* _PROBLEM DESCRIPTION_:
Reproduce the source text of every item below, substituting "VS Code" for each occurrence of "Visual Studio Code" and leaving everything else unchanged. Omit the pictures from your answer.

* _Items from a dataset_:
BEGIN
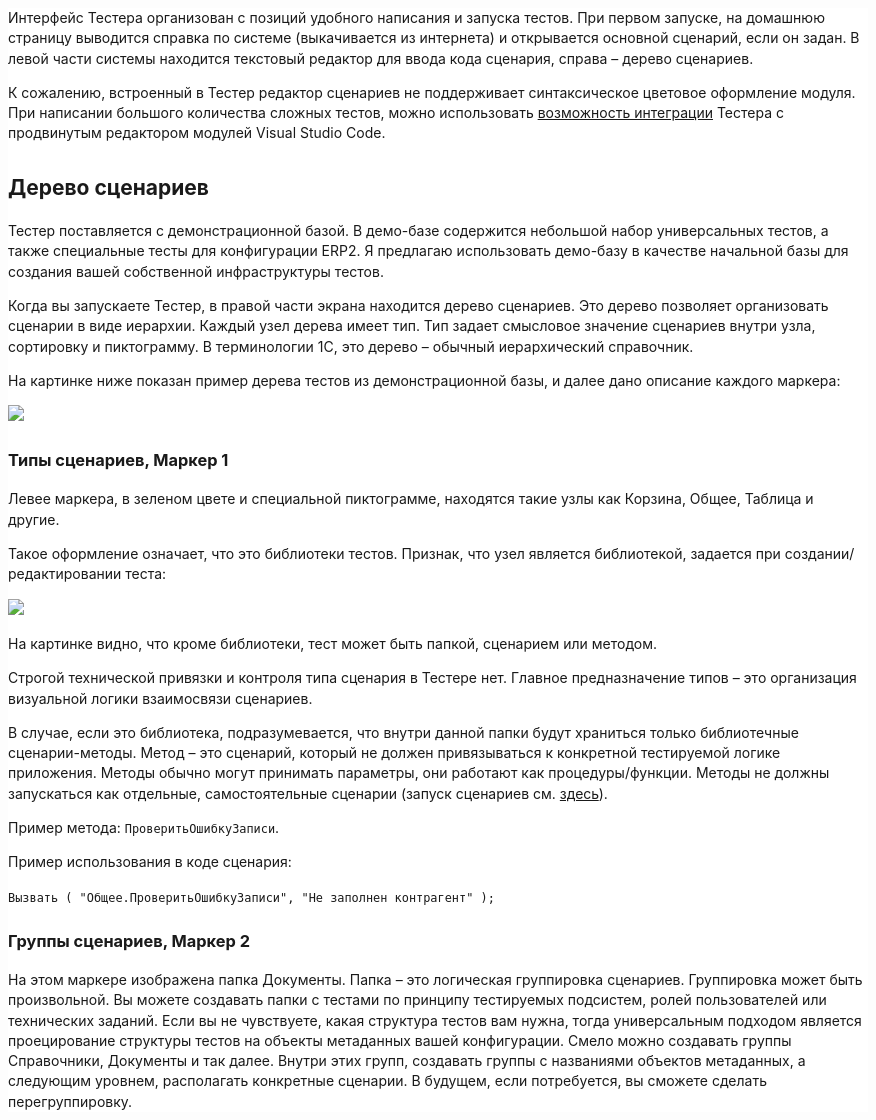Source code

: Интерфейс Тестера организован с позиций удобного написания и запуска тестов. При первом запуске, на домашнюю страницу выводится справка по системе (выкачивается из интернета) и открывается основной сценарий, если он задан. В левой части системы находится текстовый редактор для ввода кода сценария, справа – дерево сценариев.

К сожалению, встроенный в Тестер редактор сценариев не поддерживает синтаксическое цветовое оформление модуля. При написании большого количества сложных тестов, можно использовать [возможность интеграции](vscode.md) Тестера с продвинутым редактором модулей Visual Studio Code.

Дерево сценариев
----------------

Тестер поставляется с демонстрационной базой. В демо-базе содержится небольшой набор универсальных тестов, а также специальные тесты для конфигурации ERP2. Я предлагаю использовать демо-базу в качестве начальной базы для создания вашей собственной инфраструктуры тестов.

Когда вы запускаете Тестер, в правой части экрана находится дерево сценариев. Это дерево позволяет организовать сценарии в виде иерархии. Каждый узел дерева имеет тип. Тип задает смысловое значение сценариев внутри узла, сортировку и пиктограмму. В терминологии 1С, это дерево – обычный иерархический справочник.

На картинке ниже показан пример дерева тестов из демонстрационной базы, и далее дано описание каждого маркера:

![](/img/2017_06_10_02_50_111.png)

### Типы сценариев, Маркер 1<a name=ScenarioTypes></a>

Левее маркера, в зеленом цвете и специальной пиктограмме, находятся такие узлы как Корзина, Общее, Таблица и другие.

Такое оформление означает, что это библиотеки тестов. Признак, что узел является библиотекой, задается при создании/редактировании теста:

![](/img/2017_06_10_02_58_562.png)

На картинке видно, что кроме библиотеки, тест может быть папкой, сценарием или методом.

Строгой технической привязки и контроля типа сценария в Тестере нет. Главное предназначение типов – это организация визуальной логики взаимосвязи сценариев.

В случае, если это библиотека, подразумевается, что внутри данной папки будут храниться только библиотечные сценарии-методы. Метод – это сценарий, который не должен привязываться к конкретной тестируемой логике приложения. Методы обычно могут принимать параметры, они работают как процедуры/функции. Методы не должны запускаться как отдельные, самостоятельные сценарии (запуск сценариев см. [здесь](#Running)).

Пример метода: `ПроверитьОшибкуЗаписи`.

Пример использования в коде сценария:

    Вызвать ( "Общее.ПроверитьОшибкуЗаписи", "Не заполнен контрагент" );

### Группы сценариев, Маркер 2

На этом маркере изображена папка Документы. Папка – это логическая группировка сценариев. Группировка может быть произвольной. Вы можете создавать папки с тестами по принципу тестируемых подсистем, ролей пользователей или технических заданий. Если вы не чувствуете, какая структура тестов вам нужна, тогда универсальным подходом является проецирование структуры тестов на объекты метаданных вашей конфигурации. Смело можно создавать группы Справочники, Документы и так далее. Внутри этих групп, создавать группы с названиями объектов метаданных, а следующим уровнем, располагать конкретные сценарии. В будущем, если потребуется, вы сможете сделать перегруппировку.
END
* _COMPLETED EXERCISE_:
Source code

: Интерфейс Тестера организован с позиций удобного написания и запуска тестов. При первом запуске, на домашнюю страницу выводится справка по системе (выкачивается из интернета) и открывается основной сценарий, если он задан. В левой части системы находится текстовый редактор для ввода кода сценария, справа – дерево сценариев.

К сожалению, встроенный в Тестер редактор сценариев не поддерживает синтаксическое цветовое оформление модуля. При написании большого количества сложных тестов, можно использовать [возможность интеграции](vscode.md) Тестера с продвинутым редактором модулей VS Code.

Дерево сценариев
----------------

Тестер поставляется с демонстрационной базой. В демо-базе содержится небольшой набор универсальных тестов, а также специальные тесты для конфигурации ERP2. Я предлагаю использовать демо-базу в качестве начальной базы для создания вашей собственной инфраструктуры тестов.

Когда вы запускаете Тестер, в правой части экрана находится дерево сценариев. Это дерево позволяет организовать сценарии в виде иерархии. Каждый узел дерева имеет тип. Тип задает смысловое значение сценариев внутри узла, сортировку и пиктограмму. В терминологии 1С, это дерево – обычный иерархический справочник.

На картинке ниже показан пример дерева тестов из демонстрационной базы, и далее дано описание каждого маркера:

![](/img/2017_06_10_02_50_111.png)

### Типы сценариев, Маркер 1<a name=ScenarioTypes></a>

Левее маркера, в зеленом цвете и специальной пиктограмме, находятся такие узлы как Корзина, Общее, Таблица и другие.

Такое оформление означает, что это библиотеки тестов. Признак, что узел является библиотекой, задается при создании/редактировании теста:

![](/img/2017_06_10_02_58_562.png)

На картинке видно, что кроме библиотеки, тест может быть папкой, сценарием или методом.

Строгой технической привязки и контроля типа сценария в Тестере нет. Главное предназначение типов – это организация визуальной логики взаимосвязи сценариев.

В случае, если это библиотека, подразумевается, что внутри данной папки будут храниться только библиотечные сценарии-методы. Метод – это сценарий, который не должен привязываться к конкретной тестируемой логике приложения. Методы обычно могут принимать параметры, они работают как процедуры/функции. Методы не должны запускаться как отдельные, самостоятельные сценарии (запуск сценариев см. [здесь](#Running)).

Пример метода: `ПроверитьОшибкуЗаписи`.

Пример использования в коде сценария:

    Вызвать ( "Общее.ПроверитьОшибкуЗаписи", "Не заполнен контрагент" );

### Группы сценариев, Маркер 2

На этом маркере изображена папка Документы. Папка – это логическая группировка сценариев. Группировка может быть произвольной. Вы можете создавать папки с тестами по принципу тестируемых подсистем, ролей пользователей или технических заданий. Если вы не чувствуете, какая структура тестов вам нужна, тогда универсальным подходом является проецирование структуры тестов на объекты метаданных вашей конфигурации. Смело можно создавать группы Справочники, Документы и так далее. Внутри этих групп, создавать группы с названиями объектов метаданных, а следующим уровнем, располагать конкретные сценарии. В будущем, если потребуется, вы сможете сделать перегруппировку.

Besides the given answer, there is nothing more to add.